QZ: Where do you see the future of the quantum operating system? Will we see just a few operating systems to manage heterogeneous hardware?
“Quantum operating system” is a term that is rather ambiguous considering how “operating system” carries a specific set of meanings in the classical world. Our preferred term for describing Orquestra is “quantum operating environment”, which translates to a set of software features and related infrastructure which enables seamless development and deployment of hybrid quantum-classical information processing. Such quantum-classical interoperability is also extensible to other exotic substrates for computation that may make up a heterogeneous computing stack.
QZ: At the moment there is a lot of interest in QC with many companies exploring, but it would appear there is no killer application, what do you think will become the killer application?, i.e. industry or process? VQE in drug discovery? Optimization? A new algorithm?
The question of “killer application” is tied to the question of “what would be the first instance of quantum advantage”, where the definition of “quantum advantage” is still a heatedly debated subject. There are quantum algorithms such that if we have a large-scale error corrected machine in ten years or so those algorithms will have a large impact. In the near term, for noisy devices I agree things are much less clear. Optimization is terribly difficult in the worst case and so far there is not a clear quantum advantage for any problem, but because of the ubiquity of optimization problems we should keep looking!
QZ: Many of our readers are keen to explore Quantum Computing, but are perhaps wondering the best way to get started? Is there anything to convince them that Quantum is likely to disrupt their industry?
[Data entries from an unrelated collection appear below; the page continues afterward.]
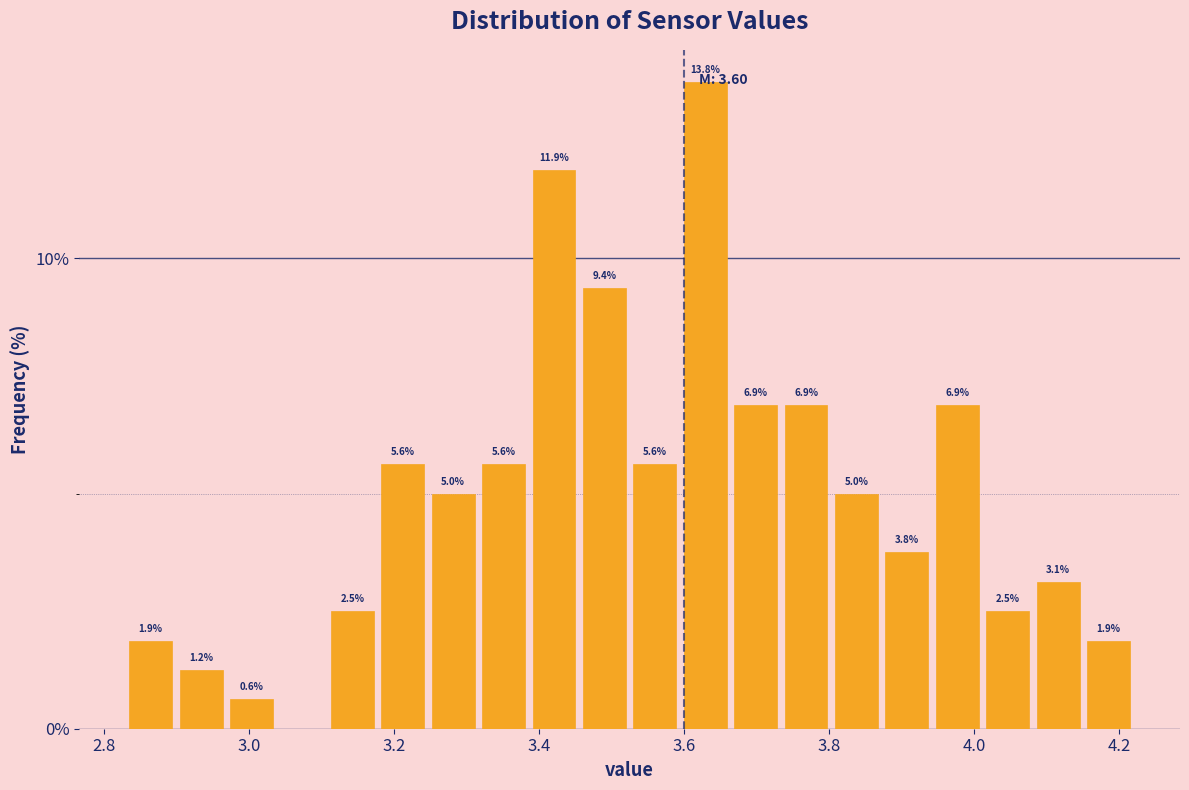

Around what value on the x-axis is the tallest bar? Give the approximate position of its centre, as read against the axis.

3.62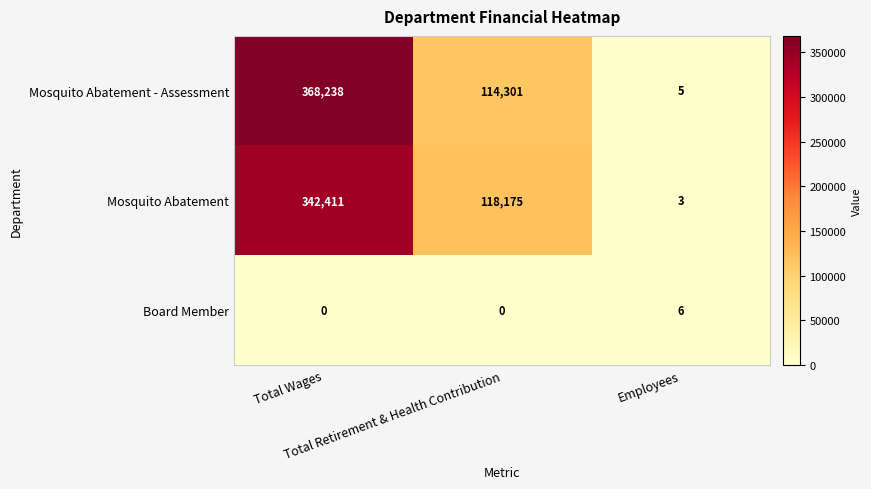

What is the difference between the highest and lowest values at Total Retirement & Health Contribution?

118175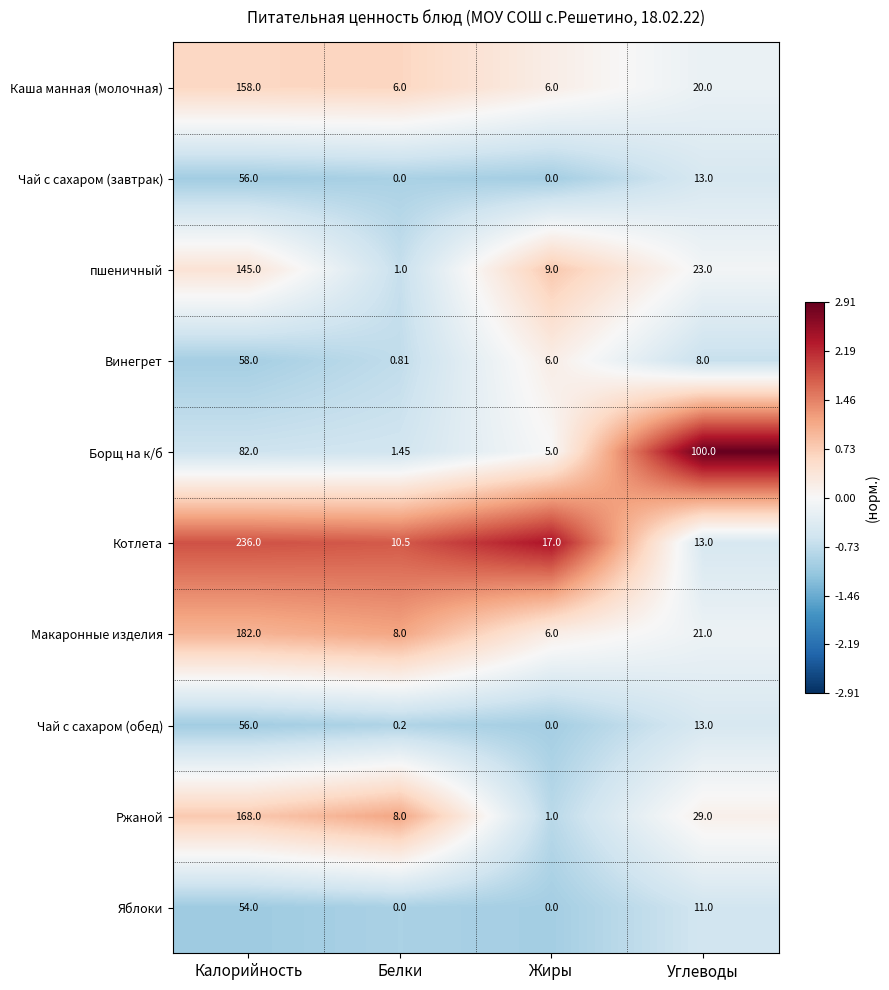

Which series has the largest range (max minus min)?

Котлета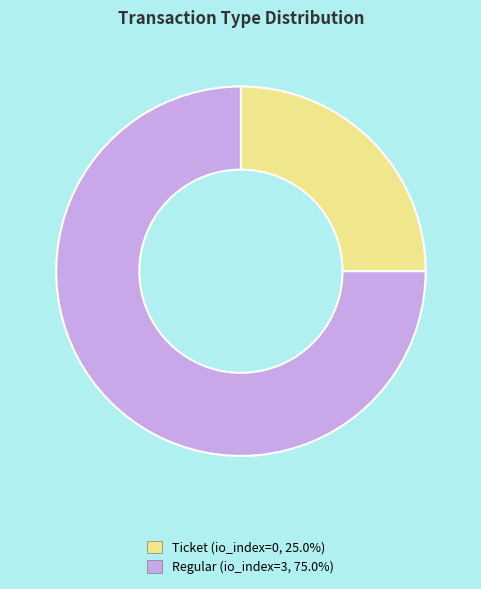

Which category has the smallest portion of the pie?

Ticket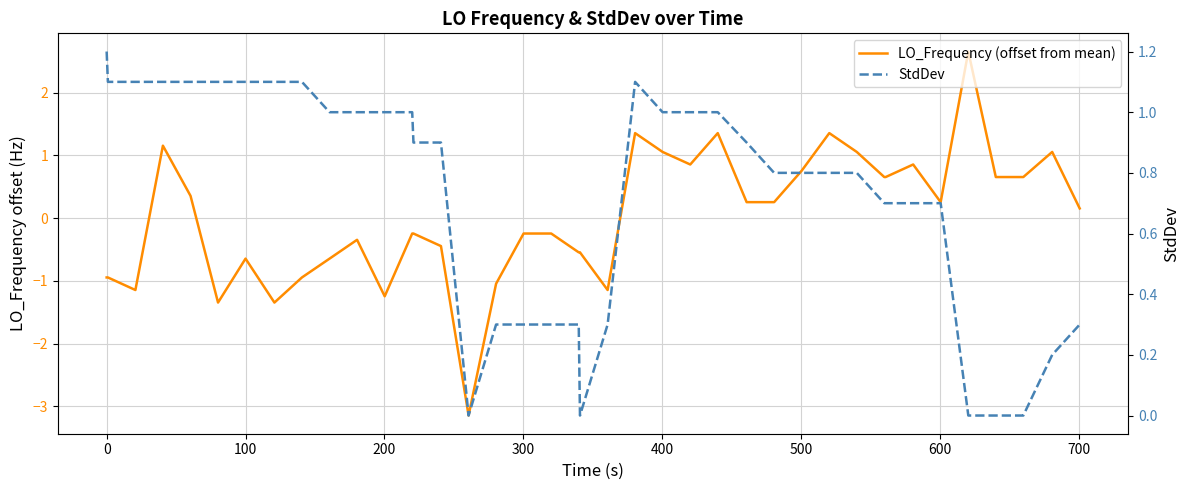

Which series has the largest total across all categories?

StdDev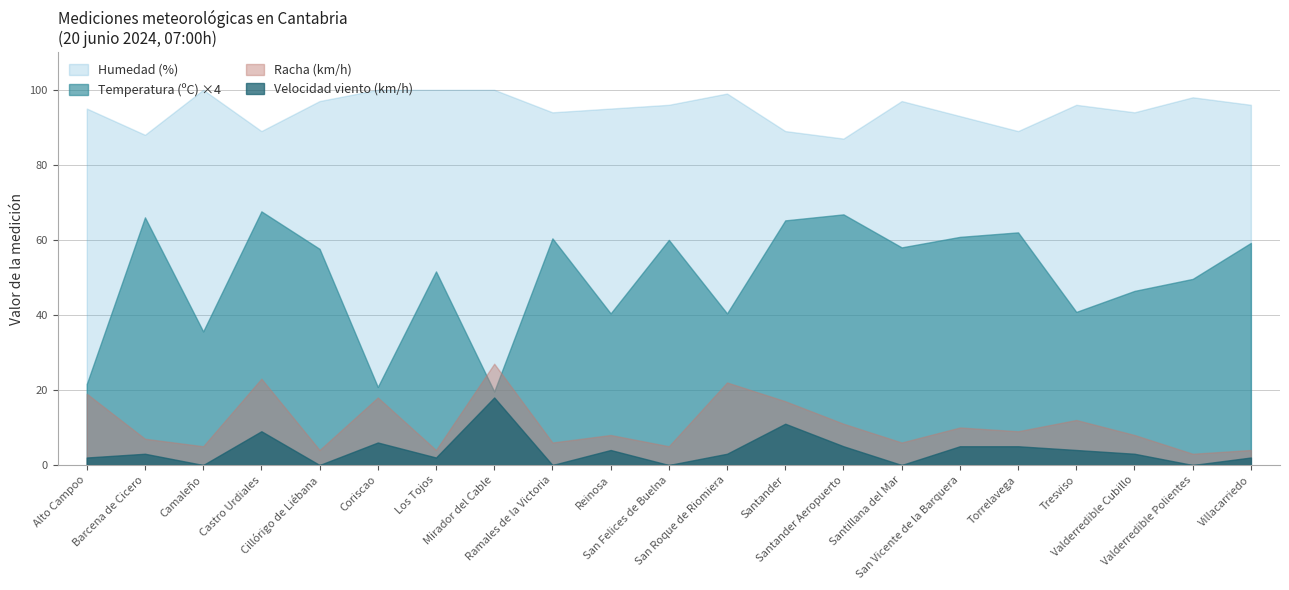

What is the difference between the maximum and minimum values in the Velocidad del viento (km/h) series?

18.0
This requires serious study for each possible application area and the answer will differ a lot by sector. Sometimes the answer will just be – yes, quantum computing is very exciting, but not for your industry. Zapata has engaged in a number of such studies for various clients so the simple answer is that they should call Zapata!
QZ: Where are we in the evolution of Quantum Computing? We like to think of historical terms such as microprocessor history. What are we in that evolution? We have a variety of hardware (qubits) and software, but would love to hear where you think we are on the technology pathway.
I think we are trying to build the quantum equivalent of the first large scale vacuum tube computers, such as ENIAC. Very large, not very powerful compared to what is coming later, but a huge leap from the mechanical calculators that preceded them.
QZ: Quantum Machine Learning is a term that has been bandied around. Right now, it is early days, what do you see as the future of QML?
I think QML struggles now because most data is classical. To use QML you must first load the classical data to quantum memory – that’s hard. As we get more quantum data from quantum sensors and quantum simulation I think QML will come into its own. Of course, QML techniques are fascinating as quantum algorithms in their own right. There are specific approaches that we are developing at Zapata which will enable us to address real-world machine learning tasks with near-term quantum devices.
QZ: What is next for Orquestra? Can you give us a sneak peak into where you’re taking the development of the platform?
Orquestra is evolving to include more features across ML, chemistry and optimization, as well as a better user interface and data management features. We are starting to see our users creating tasks for others to use. As always, we’ll be committed to adding hardware and software integrations and more compatibility so Orquestra can continue to be extremely flexible, modular and powerful for academic and enterprise users.
Thank you to the Zapata team to talking to Quantum Zeitgeist!